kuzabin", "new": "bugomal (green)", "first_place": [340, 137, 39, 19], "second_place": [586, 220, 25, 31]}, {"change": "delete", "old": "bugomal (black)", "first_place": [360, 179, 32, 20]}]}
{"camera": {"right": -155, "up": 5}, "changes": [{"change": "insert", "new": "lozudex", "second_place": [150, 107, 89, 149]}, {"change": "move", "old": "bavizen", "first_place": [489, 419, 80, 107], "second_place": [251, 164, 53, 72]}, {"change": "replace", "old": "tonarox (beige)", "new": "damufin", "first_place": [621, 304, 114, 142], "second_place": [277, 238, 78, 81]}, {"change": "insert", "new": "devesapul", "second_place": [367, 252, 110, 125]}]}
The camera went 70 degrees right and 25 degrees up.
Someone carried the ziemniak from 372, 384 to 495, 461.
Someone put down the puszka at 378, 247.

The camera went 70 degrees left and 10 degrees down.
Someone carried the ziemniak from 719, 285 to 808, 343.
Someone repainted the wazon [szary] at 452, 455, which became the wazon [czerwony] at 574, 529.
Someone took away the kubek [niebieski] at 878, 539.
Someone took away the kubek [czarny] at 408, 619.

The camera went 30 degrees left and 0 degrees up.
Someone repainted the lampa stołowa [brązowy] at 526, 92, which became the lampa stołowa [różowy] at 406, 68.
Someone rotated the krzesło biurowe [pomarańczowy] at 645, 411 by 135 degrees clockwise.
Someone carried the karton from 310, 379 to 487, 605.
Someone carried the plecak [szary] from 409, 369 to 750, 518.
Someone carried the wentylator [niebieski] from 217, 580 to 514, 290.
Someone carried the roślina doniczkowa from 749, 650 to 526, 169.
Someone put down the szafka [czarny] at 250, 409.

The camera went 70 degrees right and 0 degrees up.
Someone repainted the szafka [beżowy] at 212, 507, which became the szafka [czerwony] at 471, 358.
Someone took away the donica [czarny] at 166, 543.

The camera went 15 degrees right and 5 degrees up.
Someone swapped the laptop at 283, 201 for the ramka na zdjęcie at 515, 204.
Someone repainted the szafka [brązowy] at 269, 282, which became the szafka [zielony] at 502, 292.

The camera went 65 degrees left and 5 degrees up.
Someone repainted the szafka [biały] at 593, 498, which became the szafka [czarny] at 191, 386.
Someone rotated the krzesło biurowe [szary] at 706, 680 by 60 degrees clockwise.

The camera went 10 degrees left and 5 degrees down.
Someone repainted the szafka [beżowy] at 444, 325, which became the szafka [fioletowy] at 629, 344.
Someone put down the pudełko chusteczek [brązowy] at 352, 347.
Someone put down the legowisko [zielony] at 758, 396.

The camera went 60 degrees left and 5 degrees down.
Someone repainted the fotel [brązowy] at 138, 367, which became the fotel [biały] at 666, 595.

-- -- --

## AIM OF THE EXERCISE:
Gather up the lines containing the word "beżowy" from these records and copy them.

## RESULT:
Someone repainted the szafka [beżowy] at 212, 507, which became the szafka [czerwony] at 471, 358.
Someone repainted the szafka [beżowy] at 444, 325, which became the szafka [fioletowy] at 629, 344.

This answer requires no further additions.